- **Given entries**
--- --- ---
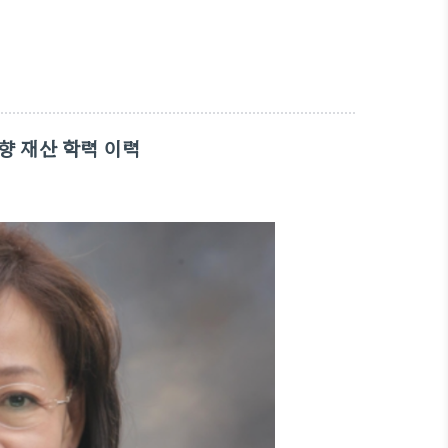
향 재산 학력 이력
--- --- ---
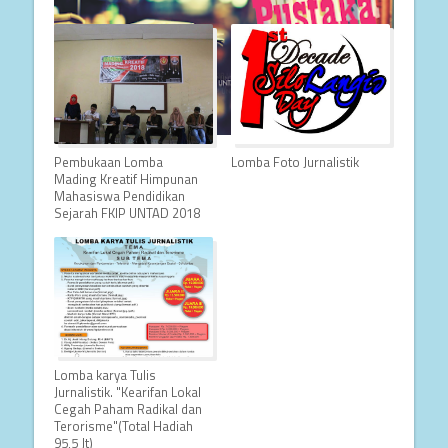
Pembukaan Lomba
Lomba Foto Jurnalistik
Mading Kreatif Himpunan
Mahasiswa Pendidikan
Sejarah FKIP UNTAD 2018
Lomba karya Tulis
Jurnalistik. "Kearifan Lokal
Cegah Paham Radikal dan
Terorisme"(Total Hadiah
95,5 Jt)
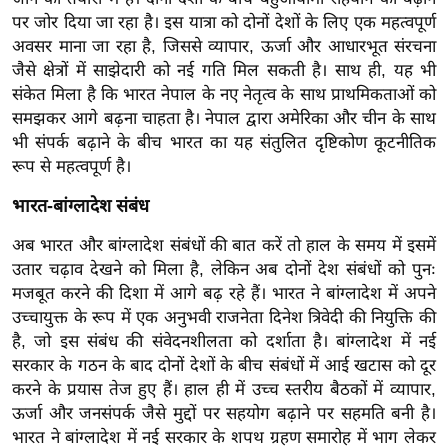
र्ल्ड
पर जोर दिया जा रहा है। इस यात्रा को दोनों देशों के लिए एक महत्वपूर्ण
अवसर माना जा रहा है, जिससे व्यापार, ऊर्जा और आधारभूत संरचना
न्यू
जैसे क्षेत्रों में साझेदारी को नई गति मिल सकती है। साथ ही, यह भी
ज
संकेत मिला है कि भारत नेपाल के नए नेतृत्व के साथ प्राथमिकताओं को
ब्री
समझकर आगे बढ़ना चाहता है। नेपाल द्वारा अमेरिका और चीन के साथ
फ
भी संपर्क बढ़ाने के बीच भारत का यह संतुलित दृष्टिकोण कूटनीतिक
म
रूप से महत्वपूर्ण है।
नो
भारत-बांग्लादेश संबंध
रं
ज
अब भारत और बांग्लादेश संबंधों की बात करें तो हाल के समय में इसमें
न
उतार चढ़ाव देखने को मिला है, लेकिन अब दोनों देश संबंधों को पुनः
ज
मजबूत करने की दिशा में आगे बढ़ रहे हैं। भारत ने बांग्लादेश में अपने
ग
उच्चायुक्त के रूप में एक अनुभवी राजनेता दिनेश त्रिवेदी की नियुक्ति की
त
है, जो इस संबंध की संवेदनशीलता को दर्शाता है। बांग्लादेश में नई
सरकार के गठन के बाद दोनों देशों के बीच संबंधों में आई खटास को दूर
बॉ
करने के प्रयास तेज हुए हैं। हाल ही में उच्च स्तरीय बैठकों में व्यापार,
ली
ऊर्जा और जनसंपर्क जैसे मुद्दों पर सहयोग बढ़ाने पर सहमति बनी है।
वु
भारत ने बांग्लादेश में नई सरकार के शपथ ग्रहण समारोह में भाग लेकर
--- --- ---
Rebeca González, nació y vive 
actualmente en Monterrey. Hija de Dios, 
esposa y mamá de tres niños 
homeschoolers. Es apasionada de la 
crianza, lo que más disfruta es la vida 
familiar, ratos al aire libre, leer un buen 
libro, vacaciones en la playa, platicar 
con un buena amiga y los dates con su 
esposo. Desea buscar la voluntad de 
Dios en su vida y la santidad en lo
--- --- ---
- **What is required**
Substitute "Guadalajara" for "Monterrey" in the lines starting at "Rebeca González, nació y vive" and ending at "Dios en su vida y la santidad en lo", and give only those lines with everything else kept the same.

- **Response to this task**
Rebeca González, nació y vive 
actualmente en Guadalajara. Hija de Dios, 
esposa y mamá de tres niños 
homeschoolers. Es apasionada de la 
crianza, lo que más disfruta es la vida 
familiar, ratos al aire libre, leer un buen 
libro, vacaciones en la playa, platicar 
con un buena amiga y los dates con su 
esposo. Desea buscar la voluntad de 
Dios en su vida y la santidad en lo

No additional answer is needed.